What Pot Legalization Could Teach Obamacare
All politicians, activists, and citizens contemplating transformative reform to the status quo should look for pointers in Colorado's end to pot prohibition. When the worst headline you can find about the end to pot prohibition is that some dispensaries have run out of weed (overstated, but we'll get to that), you know that reformers have pulled off something pretty exceptional.
Lesson number one is to start small. Colorado is not just the first state to allow commercial sales of recreational pot (Washington state will open its own market later this year), it's relatively small and isolated, thus making it a perfect laboratory for this experiment. Other states can watch and learn and figure out the best way to adapt Colorado's (and Washington's) experience to their own situation. As the designers of Healthcare.gov could tell you, going all-in before various options have been tried and beta-tested is almost always a really bad idea.
That's part of my latest column at Time.com's Ideas page.

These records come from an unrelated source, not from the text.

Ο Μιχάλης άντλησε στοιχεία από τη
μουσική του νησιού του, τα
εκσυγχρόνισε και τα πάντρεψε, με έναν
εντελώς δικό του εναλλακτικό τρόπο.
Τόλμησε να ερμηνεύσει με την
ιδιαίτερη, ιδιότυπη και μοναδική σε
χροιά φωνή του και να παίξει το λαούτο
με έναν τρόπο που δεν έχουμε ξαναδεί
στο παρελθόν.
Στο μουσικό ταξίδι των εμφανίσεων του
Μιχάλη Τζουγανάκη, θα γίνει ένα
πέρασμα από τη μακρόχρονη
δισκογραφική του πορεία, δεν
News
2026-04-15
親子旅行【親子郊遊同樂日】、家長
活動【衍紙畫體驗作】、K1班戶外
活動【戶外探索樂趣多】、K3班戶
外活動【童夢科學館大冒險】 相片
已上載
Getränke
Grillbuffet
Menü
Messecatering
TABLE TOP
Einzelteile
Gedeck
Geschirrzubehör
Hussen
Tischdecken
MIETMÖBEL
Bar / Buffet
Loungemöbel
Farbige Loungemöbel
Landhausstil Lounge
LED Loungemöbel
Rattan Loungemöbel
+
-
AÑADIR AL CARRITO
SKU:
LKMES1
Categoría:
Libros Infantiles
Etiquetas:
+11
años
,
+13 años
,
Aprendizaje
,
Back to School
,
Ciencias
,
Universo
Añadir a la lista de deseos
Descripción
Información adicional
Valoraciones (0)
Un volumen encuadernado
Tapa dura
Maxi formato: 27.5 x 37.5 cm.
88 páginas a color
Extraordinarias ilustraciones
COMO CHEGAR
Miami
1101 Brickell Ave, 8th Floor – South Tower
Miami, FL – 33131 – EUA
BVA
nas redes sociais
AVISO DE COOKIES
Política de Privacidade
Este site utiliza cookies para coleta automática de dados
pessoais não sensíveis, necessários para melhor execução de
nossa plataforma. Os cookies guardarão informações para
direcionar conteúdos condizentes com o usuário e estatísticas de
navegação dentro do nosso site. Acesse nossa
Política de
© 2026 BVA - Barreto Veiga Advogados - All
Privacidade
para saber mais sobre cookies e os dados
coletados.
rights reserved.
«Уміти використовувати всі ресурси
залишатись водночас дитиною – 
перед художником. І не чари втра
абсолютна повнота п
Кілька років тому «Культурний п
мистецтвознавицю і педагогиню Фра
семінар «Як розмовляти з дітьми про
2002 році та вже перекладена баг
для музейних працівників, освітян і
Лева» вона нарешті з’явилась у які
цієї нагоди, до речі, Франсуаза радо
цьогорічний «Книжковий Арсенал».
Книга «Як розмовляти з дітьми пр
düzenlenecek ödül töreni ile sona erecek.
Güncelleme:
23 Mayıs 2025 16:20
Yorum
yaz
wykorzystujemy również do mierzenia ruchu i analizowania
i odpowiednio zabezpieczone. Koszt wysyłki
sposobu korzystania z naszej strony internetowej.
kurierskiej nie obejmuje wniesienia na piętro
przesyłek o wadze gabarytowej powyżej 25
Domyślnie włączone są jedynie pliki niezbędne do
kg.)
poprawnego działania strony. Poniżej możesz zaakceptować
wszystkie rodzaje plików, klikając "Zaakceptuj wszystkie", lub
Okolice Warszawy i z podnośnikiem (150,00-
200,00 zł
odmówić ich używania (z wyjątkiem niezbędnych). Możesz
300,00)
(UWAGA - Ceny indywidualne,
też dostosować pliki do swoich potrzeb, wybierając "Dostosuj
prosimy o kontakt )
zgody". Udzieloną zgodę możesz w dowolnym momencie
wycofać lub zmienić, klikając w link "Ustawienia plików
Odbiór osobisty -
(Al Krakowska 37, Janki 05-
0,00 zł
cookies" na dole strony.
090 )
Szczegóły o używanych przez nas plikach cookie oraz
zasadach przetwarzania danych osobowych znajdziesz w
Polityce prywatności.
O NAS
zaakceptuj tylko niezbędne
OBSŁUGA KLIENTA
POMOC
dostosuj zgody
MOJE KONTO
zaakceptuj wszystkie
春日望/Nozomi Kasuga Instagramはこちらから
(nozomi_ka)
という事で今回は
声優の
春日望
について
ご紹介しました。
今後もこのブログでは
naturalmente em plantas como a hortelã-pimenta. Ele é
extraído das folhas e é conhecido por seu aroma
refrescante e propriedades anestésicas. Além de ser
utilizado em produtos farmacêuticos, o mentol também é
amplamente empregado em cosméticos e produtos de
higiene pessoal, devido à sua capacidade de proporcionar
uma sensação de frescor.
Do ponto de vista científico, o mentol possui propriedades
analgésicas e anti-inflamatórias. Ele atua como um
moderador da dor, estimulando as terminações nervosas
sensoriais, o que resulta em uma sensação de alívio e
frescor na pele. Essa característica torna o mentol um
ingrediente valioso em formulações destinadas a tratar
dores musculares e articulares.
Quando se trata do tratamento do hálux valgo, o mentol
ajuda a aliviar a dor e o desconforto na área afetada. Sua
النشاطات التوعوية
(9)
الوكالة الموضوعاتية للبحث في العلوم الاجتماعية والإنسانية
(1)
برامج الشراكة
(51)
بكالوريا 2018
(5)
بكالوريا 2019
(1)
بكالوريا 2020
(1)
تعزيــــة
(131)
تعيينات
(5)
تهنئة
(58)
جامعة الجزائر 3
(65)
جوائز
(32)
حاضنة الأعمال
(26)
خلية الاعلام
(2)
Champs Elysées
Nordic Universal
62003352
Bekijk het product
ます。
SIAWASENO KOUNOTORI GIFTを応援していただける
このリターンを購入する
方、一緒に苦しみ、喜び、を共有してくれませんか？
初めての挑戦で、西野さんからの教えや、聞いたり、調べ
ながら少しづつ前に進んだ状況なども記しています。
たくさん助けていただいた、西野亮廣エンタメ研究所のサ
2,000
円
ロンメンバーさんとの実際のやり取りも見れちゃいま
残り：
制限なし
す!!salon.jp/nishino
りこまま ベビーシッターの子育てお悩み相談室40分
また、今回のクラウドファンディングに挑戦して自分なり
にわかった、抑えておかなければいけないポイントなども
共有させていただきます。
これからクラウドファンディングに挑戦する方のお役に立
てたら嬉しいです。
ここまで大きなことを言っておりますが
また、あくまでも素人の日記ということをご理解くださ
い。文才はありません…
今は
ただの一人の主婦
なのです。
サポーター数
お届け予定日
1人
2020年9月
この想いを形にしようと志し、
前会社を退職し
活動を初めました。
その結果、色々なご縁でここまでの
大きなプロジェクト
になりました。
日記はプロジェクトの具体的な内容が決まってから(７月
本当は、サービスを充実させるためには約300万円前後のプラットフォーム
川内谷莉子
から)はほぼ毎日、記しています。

Other lessons include using markets (the freer the better) and decentralizing decisionmaking to the individual level whenever possible. That includes giving individuals the right to opt out of reforms. Had Obamacare not revolved around the individual mandate (and forced Medicaid expansion until the Supreme Court struck that down), it might have done a better job of increasing coverage and keeping costs in check. As it is, some 30 million Americans won't gain coverage under the president's universal coverage reform.
Colorado's pot legalization regime is far from perfect, but it offers up serious lessons that are worth considering.